A cinque anni dall’inizio della pandemia di Covid-19 in Italia, Barbara Mangiacavalli, presidente della Federazione nazionale degli Ordini delle professioni infermieristiche (Fnopi), ripercorre quei giorni drammatici e le sfide ancora aperte nel sistema sanitario.
“In 48 ore è cambiato tutto”.
Era il 20 febbraio 2020 quando il primo tampone positivo al virus SARS-CoV-2 fu confermato all’ospedale di Codogno, in provincia di Lodi. Da quel momento, il sistema sanitario entrò in una corsa contro il tempo.

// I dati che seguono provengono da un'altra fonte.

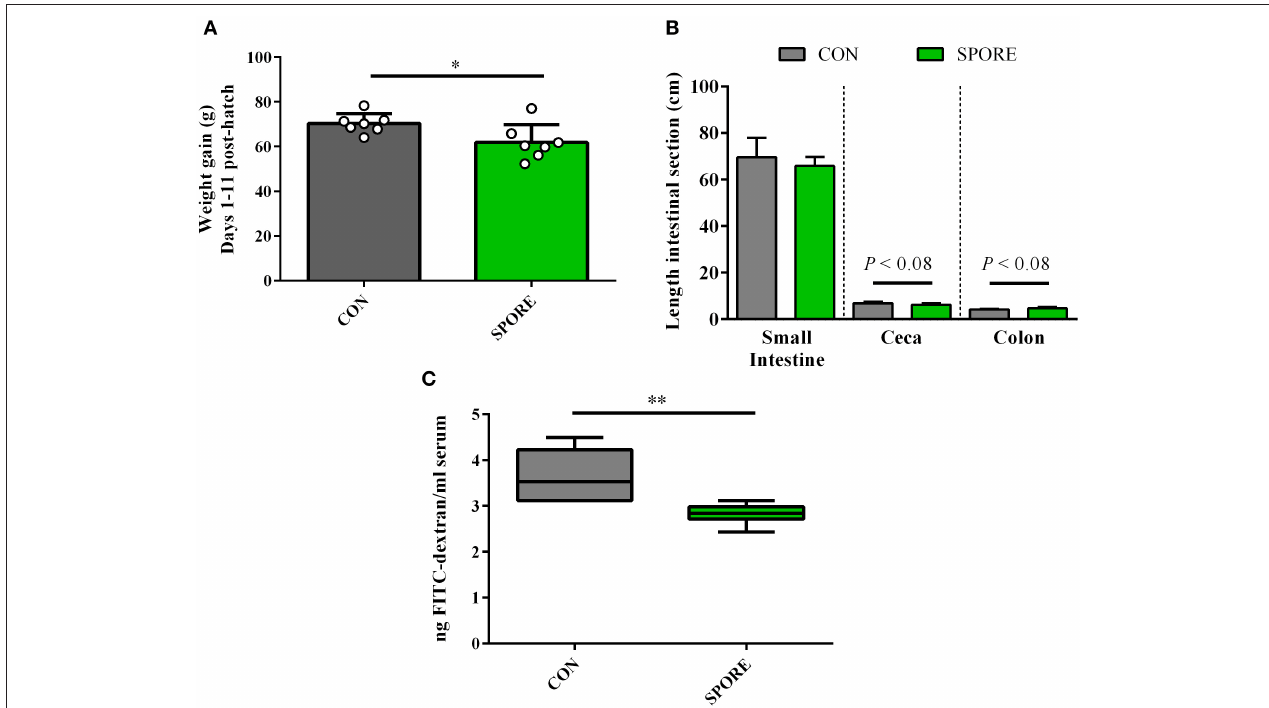
FIGURE 5 | Measures of weight gain and gut morphology. (A) Chick weight was measured at 1 and 11 days post-hatch to assess average weight gain per animal. (B) Intestinal segment lengths were measured via ruler at 14 days post-inoculation (dpi). (C) Gut permeability was measured at 3 dpi via orally-delivered FITC-dextran leakage in serum. * P < 0.05, ** P <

“Quando il tampone del primo paziente dal San Matteo di Pavia fu inviato per le analisi, ero lì per un master e seguii tutto in diretta. Solo allora ci rendemmo conto che ciò di cui avevamo sentito parlare nei due mesi precedenti si stava concretizzando in Italia”, racconta Mangiacavalli.
Nel giro di due giorni, soprattutto in Lombardia, i contagi esplosero e il sistema ospedaliero si trovò improvvisamente sotto pressione. “Abbiamo dovuto rivedere i percorsi sanitari, le modalità organizzative, mettere in sicurezza pazienti e operatori, affrontare un’ondata di ricoveri e accessi al pronto soccorso senza precedenti. Sembrava uno scenario di guerra”.

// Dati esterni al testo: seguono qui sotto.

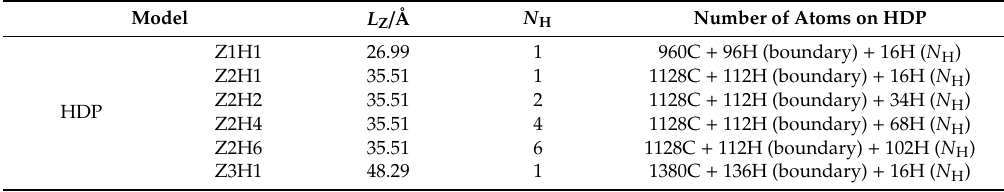
Table 1. Initial parameters of the HDPs in the nanoconvertor in Figure 11.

Gli infermieri, come tutto il personale sanitario, affrontarono turni massacranti, spesso rinunciando a tornare a casa per proteggere i propri familiari.

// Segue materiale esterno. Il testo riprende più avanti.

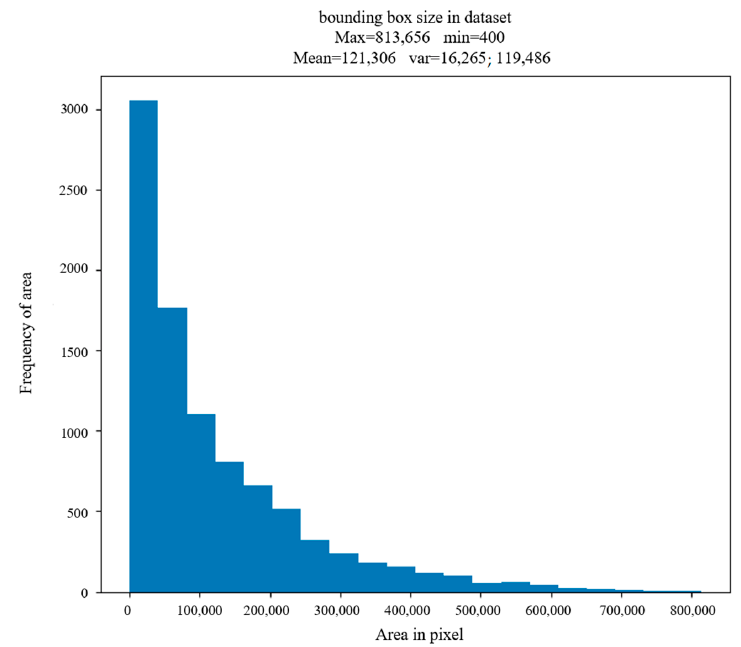
Figure 6. Partial SeaShips Dataset.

“La vita privata era completamente annichilita. Molti colleghi dormivano in ospedale e il recupero era ridotto al minimo”, ricorda la presidente di Fnopi.
Un sistema sanitario fragile di fronte alla pandemia.
La pandemia ha messo in evidenza tutte le fragilità del Servizio sanitario nazionale, arrivato all’emergenza con “ranghi ridotti e consumati”, complice una lunga stagione di tagli e carenza di personale.
“La crisi economica del 2008 ha portato a una spending review lineare, senza considerare che la sanità pubblica avrebbe dovuto essere trattata come una riserva strategica”, spiega Mangiacavalli.
Le conseguenze sono state pesantissime: l’ospedale è diventato l’unico punto di riferimento per i pazienti, mentre la medicina territoriale faticava a rispondere all’emergenza. Il tributo pagato dagli infermieri è stato altissimo: 90 professionisti hanno perso la vita sul lavoro a causa del Covid.
Cosa è cambiato cinque anni dopo?
A distanza di cinque anni, la pandemia avrebbe dovuto segnare un punto di svolta per la sanità italiana. Tuttavia, secondo la presidente di Fnopi, il cambiamento è ancora troppo lento.
“L’emergenza avrebbe dovuto spingere a modificare modelli organizzativi, migliorare il lavoro d’équipe e valorizzare le competenze trasversali. Molti buoni propositi sono stati inclusi nel Dm77, ma la loro attuazione è ancora difficile”.
Il problema principale resta la carenza di personale e la difficoltà nel rendere più attrattiva la professione infermieristica.
“Ora stiamo cercando di recuperare il terreno perso in oltre 10-15 anni di blocchi nelle assunzioni e mancate valorizzazioni della professione”, sottolinea Mangiacavalli.
Il futuro della sanità: tra emergenze e riforme strutturali.
Oggi la sanità italiana si trova in un delicato equilibrio tra la necessità di gestire le carenze attuali e la costruzione di un futuro più solido.
“Servono soluzioni che riducano il disagio attuale, ma che allo stesso tempo consentano uno sviluppo sostenibile nel medio e lungo termine”, conclude Mangiacavalli.
La pandemia ha lasciato segni profondi, ma anche lezioni preziose. Resta da vedere se queste lezioni verranno trasformate in azioni concrete per garantire un sistema sanitario più preparato alle sfide del futuro.